The blood crept into Clare Olcott's pale cheeks and her eyes shone. No one could have doubted that she admired and loved her absent husband.
"Were you not with Carnally when he broke out of the prison camp?" she asked presently.
"I was. Our guard was friendly and careless, and we picked up a hint of a movement we thought our army ought to know about. We were caged in behind a very awkward fence, but I'd found a wire-nipper in the sand—they were used to cut defense entanglements. Then we held a council and decided that somebody must break out with the news, but while two men might do so, more would have no chance to dodge the guard. Carnally and I were picked, and after waiting for a dark night we cut the wire and crawled out, close behind a sentry we hadn't seen. Of course, knowing what we did about the Boers' intentions, we couldn't give up our plan."
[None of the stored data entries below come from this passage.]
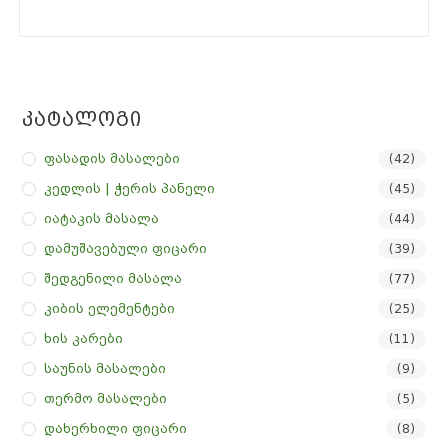
Კატალოგი
Ფასადის Მასალები
(42)
Კედლის | Ჭერის Პანელი
(45)
Იატაკის Მასალა
(44)
Დამუშავებული Ფიცარი
(39)
Შედგენილი Მასალა
(77)
Კიბის Ელემენტები
(25)
Ხის Კარები
(11)
Საუნის Მასალები
(9)
Თერმო Მასალები
(5)
Დახერხილი Ფიცარი
(8)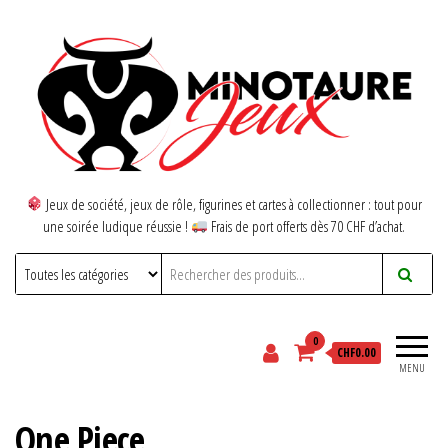
Jeux de société, jeux de rôle, figurines et cartes à collectionner : tout pour
une soirée ludique réussie !
Frais de port offerts dès 70 CHF d’achat.
0
CHF0.00
MENU
One Piece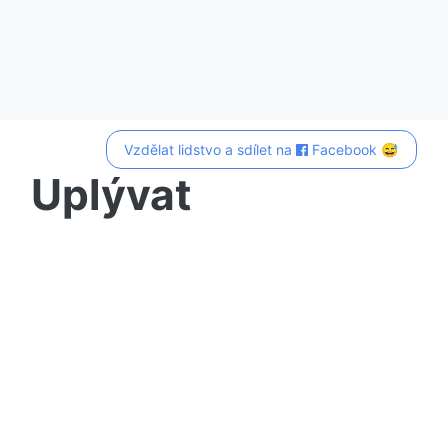
Vzdělat lidstvo a sdílet na
Facebook 😅
Uplývat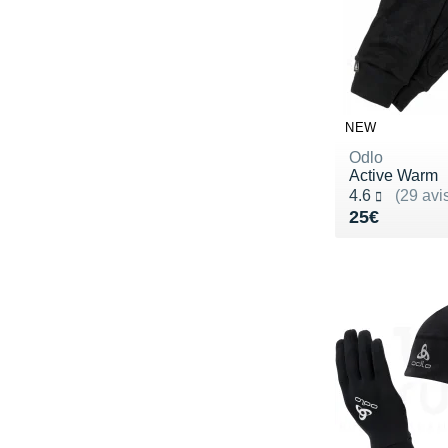
NEW
Odlo
Active Warm
Noté 4.6 sur 5
4.6
(29 avi
Vendu 25€
25€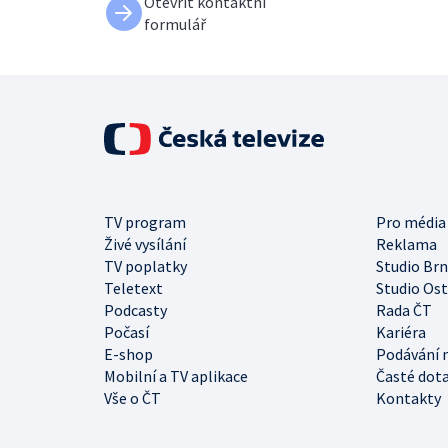
Otevřít kontaktní
formulář
TV program
Pro média
Živé vysílání
Reklama
TV poplatky
Studio Br
Teletext
Studio Os
Podcasty
Rada ČT
Počasí
Kariéra
E-shop
Podávání 
Mobilní a TV aplikace
Časté dot
Vše o ČT
Kontakty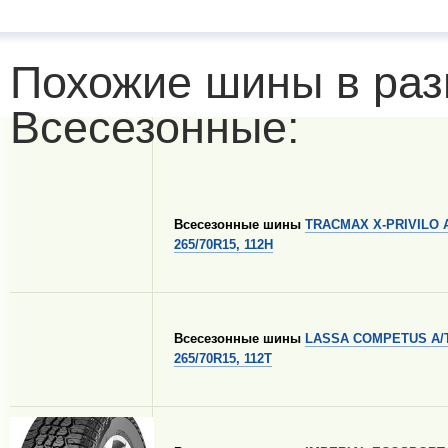
Похожие шины в раз
Всесезонные:
Всесезонные шины
TRACMAX X-PRIVILO 
265/70R15, 112H
Всесезонные шины
LASSA COMPETUS A/T
265/70R15, 112T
Mrs. Olcott recognized that Andrew Allinson was not the man to abandon a duty, though he was unarmed and the sentry carried a magazine rifle.
"Well," he resumed, "I crept up and seized the fellow by the leg. He dropped his rifle, and Carnally slipped away. We'd arranged that if we got out one was not to stop for the other."
"But what happened to you? Did the Boer pick up his rifle?"
"No," said Andrew quietly; "I got it first."
"But——" said Mrs. Olcott, and stopped.
Andrew smiled.
"You see, he had called out when I grabbed him and several of his friends were running up. I didn't think he'd noticed Carnally, who had got clear off, and there was a chance of its being some time before they missed him. Then the fellow had shown us one or two small favors—given me some tobacco, among other things he might have got into trouble for."